Fast-forward to September 2008—and oh how things had changed. Most senior traders and bankers I spoke to from Lehman were shocked at the new demeanor of JPMorgan, the split personality that Lehman was now experiencing like a bayonet in the back. JPMorgan was in a foul mood of sorts. Injecting aid, a cash infusion for Lehman? No, JPMorgan was now demanding weekly increases in the collateral that Lehman would have to put up in order to secure short-term loans to run its businesses. This suffocated the 158-year-old investment bank. It put her to sleep.
But what, I ask, would have happened if Paulson had simply stepped aside and let Bear Stearns collapse into bankruptcy back in March? I'll tell you the first thing: Dick Fuld would probably have had a heart attack. "If he can let Bear Stearns go, he can let us go."
And what would have been the natural progression? Fuld would have had no options. Mired in debt, holding billions and billions of unsellable assets, already entering its death throes, Lehman would then have had only one way out: to accept the offer about to be made by the Korea Development Bank, which when it materialized was around $23 a share. Fuld might have been way out of his depth in 21st century finance. But he was nobody's fool, and he had a sense of self-preservation second to none. He would have accepted the Korean money in seven seconds, particularly since Paulson himself never stopped urging him to do so right until the men from the Far East withdrew as Labor Day arrived.
A similar scenario played out during that turbulent September. John Thain, CEO of Lehman's great rival, Merrill Lynch, knowing that Paulson was letting Lehman go, jumped willingly and enthusiastically into the arms of the near-bankrupt Bank of America (BAC).

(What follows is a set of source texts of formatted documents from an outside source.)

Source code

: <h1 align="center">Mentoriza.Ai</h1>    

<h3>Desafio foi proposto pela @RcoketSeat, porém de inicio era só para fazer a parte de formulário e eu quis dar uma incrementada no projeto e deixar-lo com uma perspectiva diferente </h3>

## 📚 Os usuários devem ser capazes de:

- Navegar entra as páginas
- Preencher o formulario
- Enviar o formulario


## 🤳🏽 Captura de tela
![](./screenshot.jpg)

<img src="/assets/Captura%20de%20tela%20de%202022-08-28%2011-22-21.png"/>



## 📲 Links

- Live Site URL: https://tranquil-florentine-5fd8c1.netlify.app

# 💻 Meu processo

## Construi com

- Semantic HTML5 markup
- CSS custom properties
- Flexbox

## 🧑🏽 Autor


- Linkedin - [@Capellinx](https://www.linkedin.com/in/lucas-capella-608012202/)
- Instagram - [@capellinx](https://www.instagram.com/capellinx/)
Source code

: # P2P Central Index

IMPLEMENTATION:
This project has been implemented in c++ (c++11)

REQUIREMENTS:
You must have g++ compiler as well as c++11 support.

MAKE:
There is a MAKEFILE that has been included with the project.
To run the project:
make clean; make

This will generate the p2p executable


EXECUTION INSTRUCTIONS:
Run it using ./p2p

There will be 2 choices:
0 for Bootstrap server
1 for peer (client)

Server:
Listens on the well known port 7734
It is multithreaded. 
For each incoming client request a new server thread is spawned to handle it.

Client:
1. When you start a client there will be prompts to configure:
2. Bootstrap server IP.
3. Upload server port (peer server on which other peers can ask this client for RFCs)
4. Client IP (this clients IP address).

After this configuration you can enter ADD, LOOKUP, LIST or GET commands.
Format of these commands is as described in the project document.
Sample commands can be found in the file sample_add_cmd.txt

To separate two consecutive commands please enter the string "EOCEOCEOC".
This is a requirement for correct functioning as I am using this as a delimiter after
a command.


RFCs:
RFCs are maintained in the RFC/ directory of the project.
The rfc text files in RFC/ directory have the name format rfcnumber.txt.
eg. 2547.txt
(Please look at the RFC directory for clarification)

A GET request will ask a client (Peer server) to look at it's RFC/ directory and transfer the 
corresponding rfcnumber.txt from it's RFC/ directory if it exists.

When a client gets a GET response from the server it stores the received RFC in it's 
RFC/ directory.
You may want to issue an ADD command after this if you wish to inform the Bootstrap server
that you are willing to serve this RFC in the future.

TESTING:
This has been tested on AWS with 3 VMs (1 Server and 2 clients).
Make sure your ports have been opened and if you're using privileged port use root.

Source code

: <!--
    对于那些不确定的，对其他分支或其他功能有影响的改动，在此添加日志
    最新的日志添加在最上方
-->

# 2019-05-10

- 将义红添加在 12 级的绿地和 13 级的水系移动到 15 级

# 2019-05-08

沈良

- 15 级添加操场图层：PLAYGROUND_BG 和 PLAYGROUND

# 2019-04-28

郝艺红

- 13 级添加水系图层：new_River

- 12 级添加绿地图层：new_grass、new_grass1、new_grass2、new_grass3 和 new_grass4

In the end, the Treasury chief never forgave the Lehman chairman for ignoring that Korean offer, because in Hank's opinion that probably would have saved the world. It was here that the constantly smoldering rift between the old Wall Street rivals, Paulson and Fuld, suddenly became a chasm. Because despite everything, Fuld had an almost obsessive desire to hold on to Lehman at all costs. With the Koreans on the sidelines, he began thrashing around, investing in major hedge funds, in small hedge funds, in overseas hedge funds. He even started to form hedge funds, and Hank Paulson was appalled. Here was a Wall Street bank leveraged almost 40 times its own value at the top of the market, plainly headed for oblivion, ignoring the Korean lifeline, silencing its best risk-takers, and spending its borrowed money like a drunken sailor. Hank Paulson never got over that.
Let me clarify that 40 times leverage is the equivalent of any gambler walking into a casino with just a $100 bill in his back pocket but playing on the tables with $4,000. It doesn't take much to wipe out that old Benjamin.
Fuld and Paulson had dinner that spring of 2008. Fuld was characteristically rude to the Treasury boss. In turn Paulson was infuriated at this disrespect to his great office of state. Most of the distilled opinion suggests that it was that spring when Lehman's fate was decided. But my own new opinion is that the hasty rescue of Bear Stearns was the fulcrum upon which the entire issue swung.
Hank Paulson and then New York Fed chief Timothy Geithner have argued that Bear Stearns had to be saved because systemic defense mechanisms protecting the markets had not been set up yet. Well, a fool could tell you the adequate mechanisms were not set up when Lehman failed, either. If Hank had let Bear go, the world would have looked very different.